Il ruolo di Assad, nodo centrale dei colloqui. In attesa della prossima riunione, che si terrà tra quindici giorni, le divergenze di posizione dei vari Paesi in merito alla Siria sono ancora molte. In primis va discusso e deciso il ruolo di Assad, che è appoggiato da Iran e dalla Russia, ma che è inviso al resto del mondo. È stato proprio questo lo scoglio più duro, che ancora non è stato superato, per poter gettare le basi verso una reale soluzione politica alla crisi. Arabia Saudita, Turchia e Stati Uniti sono fermamente contrari alla permanenza del presidente, e chiedono che la sua cacciata diventi la conditio sine qua non per poter indire libere elezioni. Dall’altra parte, Russia e Iran rimangono ferme sulle loro posizioni di appoggio al Presidente, considerando un suo allontanamento solo dopo le elezioni.

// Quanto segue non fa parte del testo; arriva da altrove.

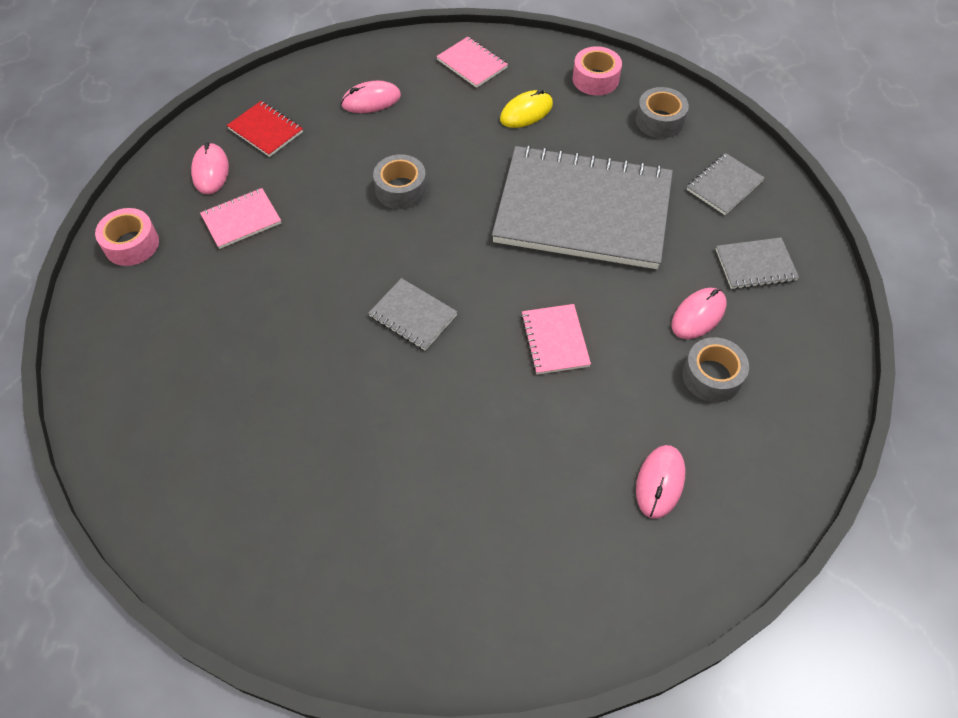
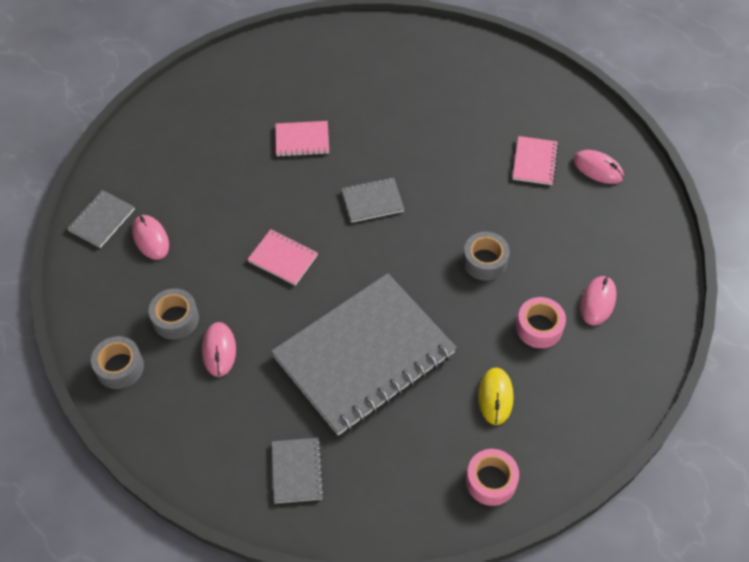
camera: 130 degrees right, 0 degrees up
(131, 244) = (561, 101): pink tape -> pink tape (539, 327)
(265, 130) = (616, 219): red notebook -> none
(472, 64) = (587, 401): pink notebook -> pink notebook (302, 140)
(659, 121) = (401, 487): grey tape -> grey tape (120, 367)
(755, 265) = (216, 422): grey notebook -> grey notebook (101, 220)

Assad presidente pro-tempore? Tempi e modi di un’eventuale uscita di scena di Assad non sono stati ancora decisi, ma si pensa che ci possano essere i margini di trattativa per arrivare a un addio al potere. Fonti dell’agenzia russa Tass, riprese da molti media internazionali, sostengono che i partecipanti ai colloqui di Vienna stiano mettendo a punto un piano che porti a un cessate il fuoco entro quattro o sei mesi, cui seguirà la formazione di un governo di transizione composto sia dal presidente Bashar al Assad che da membri dell’opposizione. In questo modo verrebbero garantiti anche gli interessi geostrategici che stanno dietro all’interesse verso la Siria da parte delle potenze mondiali, tra cui la Russia, cui è stato affidato il business della ricostruzione postbellica.

Truppe Usa in Siria. Intanto gli Stati Uniti hanno deciso di inviare «meno di cinquanta» militari in Siria, precisamente nel nord, una delle aree maggiormente flagellate dal conflitto. Si dice per «addestrare, consigliare e assistere» quanti si oppongono all’avanzata dell’Isis. Tra questi ci sono anche i ribelli che da quattro anni e mezzo combattono Assad. Si tratta dei primi soldati americani che farebbero ingresso sul campo di battaglia della Siria da quando è scoppiata la guerra. Una guerra che non accenna a diminuire, e che continua a mietere vittime. Aleppo vive ormai in uno stato di assedio perenne, e nel resto del Paese non si contano più gli atti di violenza, le esplosioni, i bombardamenti.